After chatting with a fourth year med student today at clinical, it occurred to me how vastly different the physician career-path is from our own. Fourth year medical students are undergoing the process of being matched to a residency in the specialty of their choosing. They apply to prospective hospitals and hope to be matched to their top choice, awaiting the chance to learn from their experienced superiors. Then, after gaining some experience, they apply for a fellowship or are recruited to a hospital.
Meanwhile, new graduate nurses face roadblock after roadblock to becoming an experienced nurse. As nursing students approach graduation, they frantically begin the job search, only to encounter "__ years experience required" on almost every job posting. If nursing school is not adequate preparation to be recruited to a nursing position, is our education failing us? How are we to become experienced professionals if hospitals are unwilling to let us grow to this capacity?
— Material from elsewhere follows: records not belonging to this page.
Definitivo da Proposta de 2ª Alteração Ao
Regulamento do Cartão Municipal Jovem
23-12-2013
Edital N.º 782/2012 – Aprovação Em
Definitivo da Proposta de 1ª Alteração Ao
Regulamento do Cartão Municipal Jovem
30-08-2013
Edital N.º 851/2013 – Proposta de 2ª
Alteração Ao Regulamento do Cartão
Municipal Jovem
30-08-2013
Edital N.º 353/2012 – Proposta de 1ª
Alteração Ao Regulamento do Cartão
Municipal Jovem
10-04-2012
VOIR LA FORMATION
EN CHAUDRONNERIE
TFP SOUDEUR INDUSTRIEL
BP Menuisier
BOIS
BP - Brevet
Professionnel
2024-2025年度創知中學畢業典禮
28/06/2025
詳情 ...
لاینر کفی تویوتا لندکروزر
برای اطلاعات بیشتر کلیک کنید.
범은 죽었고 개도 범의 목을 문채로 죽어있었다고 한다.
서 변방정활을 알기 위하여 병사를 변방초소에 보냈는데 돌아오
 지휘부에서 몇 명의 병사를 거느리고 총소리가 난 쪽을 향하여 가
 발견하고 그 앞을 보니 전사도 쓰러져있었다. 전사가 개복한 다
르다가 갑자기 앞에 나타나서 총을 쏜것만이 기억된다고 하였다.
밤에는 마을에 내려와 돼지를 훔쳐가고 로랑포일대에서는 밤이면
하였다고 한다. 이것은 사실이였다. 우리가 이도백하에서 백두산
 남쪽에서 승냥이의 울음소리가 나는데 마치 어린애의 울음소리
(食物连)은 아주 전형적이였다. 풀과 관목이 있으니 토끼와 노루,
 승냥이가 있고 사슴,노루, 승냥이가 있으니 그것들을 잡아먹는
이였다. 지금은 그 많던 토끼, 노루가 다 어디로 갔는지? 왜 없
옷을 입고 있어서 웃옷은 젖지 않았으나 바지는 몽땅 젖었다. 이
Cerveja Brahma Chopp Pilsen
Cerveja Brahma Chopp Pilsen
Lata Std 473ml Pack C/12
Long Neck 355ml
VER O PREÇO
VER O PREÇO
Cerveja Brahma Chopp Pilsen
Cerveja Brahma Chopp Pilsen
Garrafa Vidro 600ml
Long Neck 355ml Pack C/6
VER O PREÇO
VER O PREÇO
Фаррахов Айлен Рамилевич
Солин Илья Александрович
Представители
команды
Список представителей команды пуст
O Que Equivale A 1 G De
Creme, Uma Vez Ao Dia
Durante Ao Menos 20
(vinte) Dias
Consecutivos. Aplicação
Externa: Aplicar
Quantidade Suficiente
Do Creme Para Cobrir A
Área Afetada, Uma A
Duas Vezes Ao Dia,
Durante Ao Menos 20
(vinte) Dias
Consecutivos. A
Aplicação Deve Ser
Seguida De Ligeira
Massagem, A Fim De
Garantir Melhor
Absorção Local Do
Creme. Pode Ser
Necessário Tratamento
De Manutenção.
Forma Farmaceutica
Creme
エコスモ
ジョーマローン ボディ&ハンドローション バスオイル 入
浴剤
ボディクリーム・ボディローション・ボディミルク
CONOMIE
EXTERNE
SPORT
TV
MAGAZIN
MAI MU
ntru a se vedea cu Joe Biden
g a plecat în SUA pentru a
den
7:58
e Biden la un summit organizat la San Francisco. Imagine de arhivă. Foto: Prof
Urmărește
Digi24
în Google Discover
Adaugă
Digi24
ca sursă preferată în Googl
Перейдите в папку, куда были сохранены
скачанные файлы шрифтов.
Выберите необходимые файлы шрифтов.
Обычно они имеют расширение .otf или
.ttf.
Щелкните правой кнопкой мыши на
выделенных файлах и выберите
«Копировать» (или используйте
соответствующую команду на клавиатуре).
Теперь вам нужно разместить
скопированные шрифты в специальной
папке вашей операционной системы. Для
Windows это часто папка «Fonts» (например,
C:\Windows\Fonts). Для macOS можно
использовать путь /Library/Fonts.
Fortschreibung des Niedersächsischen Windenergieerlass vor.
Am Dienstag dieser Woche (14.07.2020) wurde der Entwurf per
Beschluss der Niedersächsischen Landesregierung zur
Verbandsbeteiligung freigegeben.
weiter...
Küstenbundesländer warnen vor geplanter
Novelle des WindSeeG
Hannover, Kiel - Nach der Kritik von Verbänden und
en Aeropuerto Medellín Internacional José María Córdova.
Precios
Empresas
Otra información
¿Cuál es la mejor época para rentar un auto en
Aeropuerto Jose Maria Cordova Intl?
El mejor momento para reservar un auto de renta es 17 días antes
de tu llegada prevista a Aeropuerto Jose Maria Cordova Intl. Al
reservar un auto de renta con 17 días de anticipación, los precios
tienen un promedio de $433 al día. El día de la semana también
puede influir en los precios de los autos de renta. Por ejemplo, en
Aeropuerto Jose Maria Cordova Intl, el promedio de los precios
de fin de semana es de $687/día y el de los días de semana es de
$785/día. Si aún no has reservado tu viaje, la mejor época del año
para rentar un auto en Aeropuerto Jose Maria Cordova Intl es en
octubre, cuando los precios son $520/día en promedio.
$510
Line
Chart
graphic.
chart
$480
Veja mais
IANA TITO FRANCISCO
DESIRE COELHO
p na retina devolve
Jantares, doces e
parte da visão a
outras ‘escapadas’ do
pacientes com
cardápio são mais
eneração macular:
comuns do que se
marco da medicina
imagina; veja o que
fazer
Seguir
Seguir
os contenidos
I believe the answer to this problem is nurse residency programs. Like medical residencies, these programs assume and even require that the applicant be a relatively-inexperienced new graduate. I feel that like medical residencies, nurse residencies should become a traditional and required portion of nursing training. I envision this to be far off in the future, but maybe someday every teaching hospital will have "nurse residents" and every nursing student will go through a residency as part of their training, not just the lucky few who are accepted to these programs today.